*Consigne donnée 1*. Dans les lignes des données, renommez « locality » en « site » sans rien modifier d'autre. Recopiez uniquement les lignes allant de celle qui contient « country: Germany » jusqu'à la fin des données, incluse.

**** Extrait du texte ****

Tigran Hamasyan (piano); Arve Henriksen (trompette); Eivind Aarset (guitare); Jan Bang (sampling).


Double album entièrement dédié à de la musique d'ambiance, Atmosphères porte bien son nom et le pianiste arménien Tigran Hamasyan a manifestement trouvé en Arve Henriksen, trompettiste norvégien au son étrange, une âme sœur. Leur musique évoque les longues plaintes oniriques de Brian Eno et de Jon Hassell même si la part improvisée est ici nettement plus conséquente. Quant au guitariste Elvind Aarset, ancien compagnon de Ketil Bjornstad (Grace), de Jon Hassell (Last Night The Moon Came Dropping Its Clothes In The Street), et d'Arve Henriksen (Cartography), il n'est pas étranger à ce genre d'environnement et délivre les indispensables nappes sonores cotonneuses sur lesquelles viennent se poser les solistes. Ceci dit, le quatrième larron, Jan Bang, joue également un rôle essentiel au niveau des textures en samplant, remixant et délivrant des motifs électroniques créés en temps réel pendant la session d'enregistrement à l'Auditorio Stelio Molo de Lugano. La composition principale s'appelle Traces et c'est une longue suite déclinée en dix sections non contigües et de longueur variable qui s'intercalent avec six thèmes magnifiques du compositeur arménien Komitas. A certains moments, Henriksen émule avec sa trompette cet instrument traditionnel nommé duduk tandis que Hamasyan se laisse emporter vers un jeu plus torrentiel et avant-gardiste (Traces II) sans pour autant que l'impression de voyage en apesanteur ne soit jamais rompue. Il est impossible de ne pas succomber à cette musique même si, avouons-le, il vaut mieux être dans une ambiance de recueillement et dans un état d'esprit enclin à la méditation pour en profiter pleinement.

[ Atmosphères (CD & MP3) ] [ Cristal Records ]
[ A écouter : Tigran Hamasyan/Henriksen/Aarset/Bang live at Bergen Jazzforum, Bergen, Norway, 2014 ]


JoyPierre Bertrand : Joy (Cristal Records), France, 23 septembre 2016

1. Emove (3:57) - 2. Muse (7:50) - 3. White Light Alone (5:29) - 4. Heart (7:01) - 5. Fly (3:50) - 6. Mano a Mano (6:34) - 7. Black or White (4:53) - 8. Acqua (7:39) - 9. Love Song (4:20) - 10. Joy (8:58)

Pierre Bertrand (saxophones); Minino Garay (batterie & percussions); Jérome Regard (basse); Alfio Origlio (piano); Xavier Sanchez (cajon); Paloma Pradal (voix); Sabrina Romero (voix & cajon supplémentaire); Melchior Campos (voix); Alberto Garcia (voix); Sylvain Luc (guitare); Louis Winsberg (guitare); Jean-Yves Jung (piano); Edouard Coquard (cajon supplémentaire).

****

*Consigne donnée 2*. Recopiez fidèlement le passage de l'extrait du texte qui va de « JoyPierre Bertrand : Joy » jusqu'à « Coquard (cajon supplémentaire). » inclus.

**** Données brutes ****

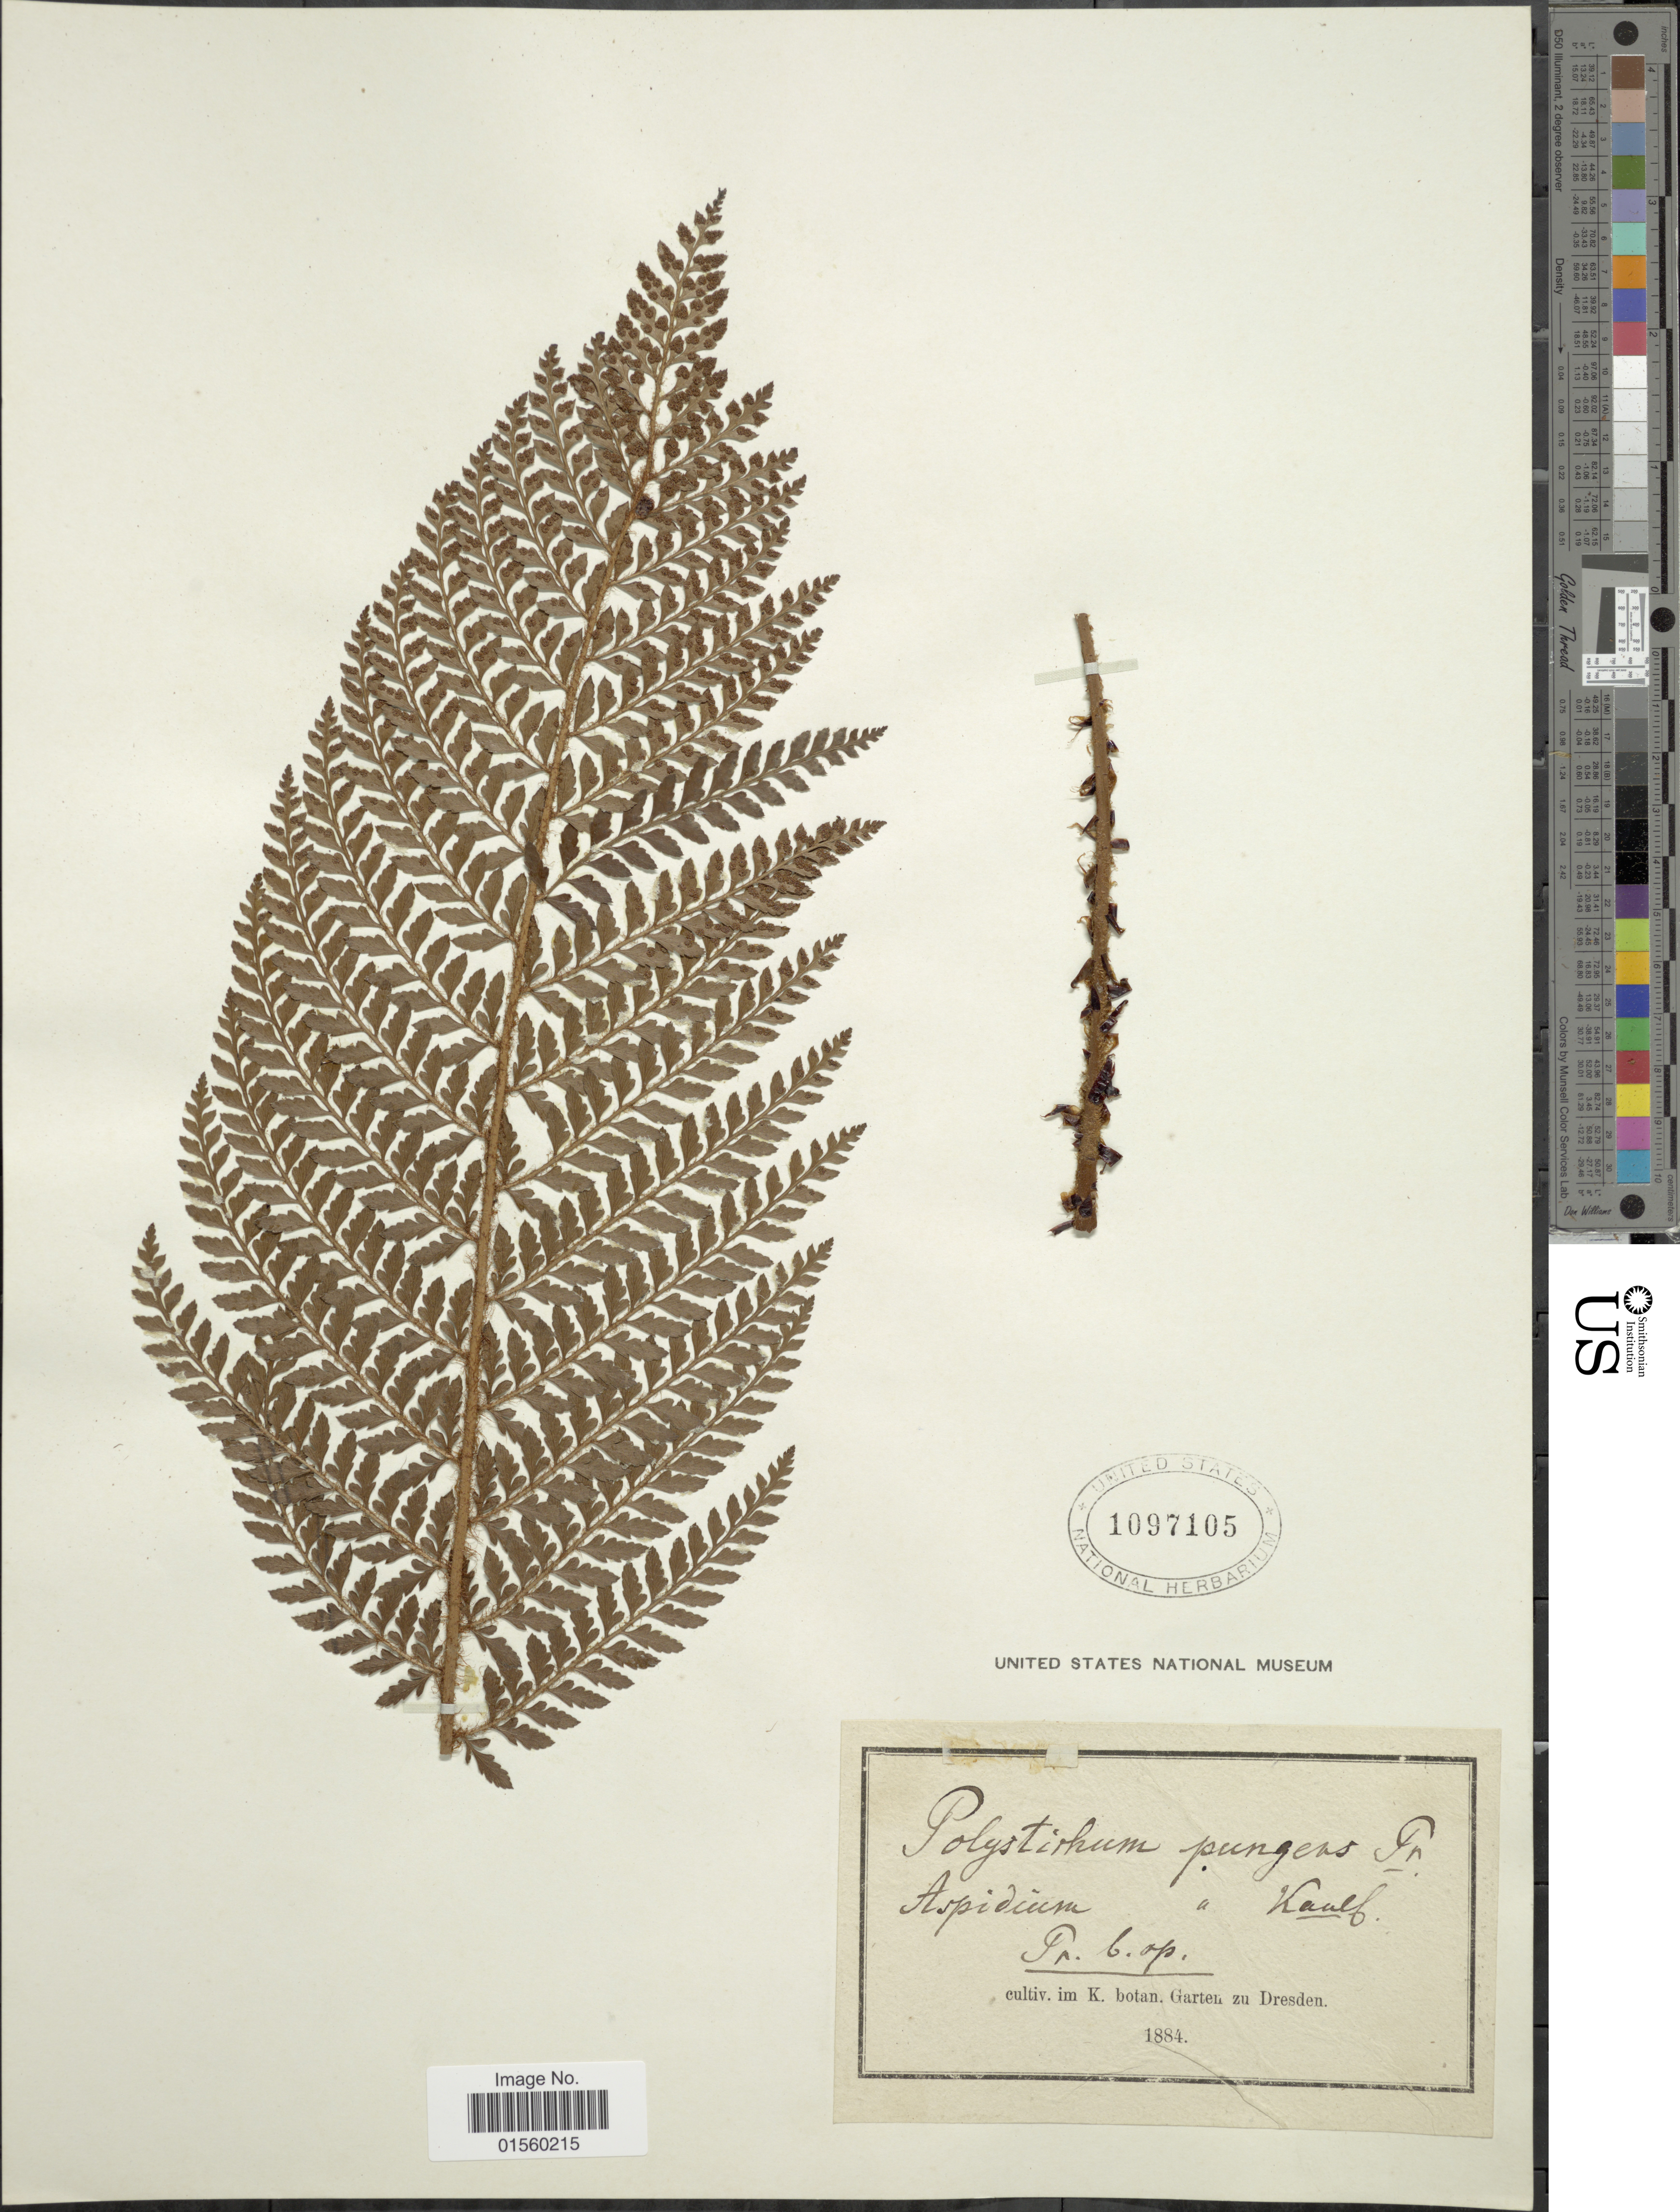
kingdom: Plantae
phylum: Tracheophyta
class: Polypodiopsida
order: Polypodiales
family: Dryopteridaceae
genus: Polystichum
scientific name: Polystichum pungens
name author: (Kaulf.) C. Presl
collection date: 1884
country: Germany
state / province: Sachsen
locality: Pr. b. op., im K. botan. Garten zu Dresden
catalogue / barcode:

****

*Réponse complète 1*.
country: Germany
state / province: Sachsen
site: Pr. b. op., im K. botan. Garten zu Dresden
catalogue / barcode:

*Réponse complète 2*.
JoyPierre Bertrand : Joy (Cristal Records), France, 23 septembre 2016

1. Emove (3:57) - 2. Muse (7:50) - 3. White Light Alone (5:29) - 4. Heart (7:01) - 5. Fly (3:50) - 6. Mano a Mano (6:34) - 7. Black or White (4:53) - 8. Acqua (7:39) - 9. Love Song (4:20) - 10. Joy (8:58)

Pierre Bertrand (saxophones); Minino Garay (batterie & percussions); Jérome Regard (basse); Alfio Origlio (piano); Xavier Sanchez (cajon); Paloma Pradal (voix); Sabrina Romero (voix & cajon supplémentaire); Melchior Campos (voix); Alberto Garcia (voix); Sylvain Luc (guitare); Louis Winsberg (guitare); Jean-Yves Jung (piano); Edouard Coquard (cajon supplémentaire).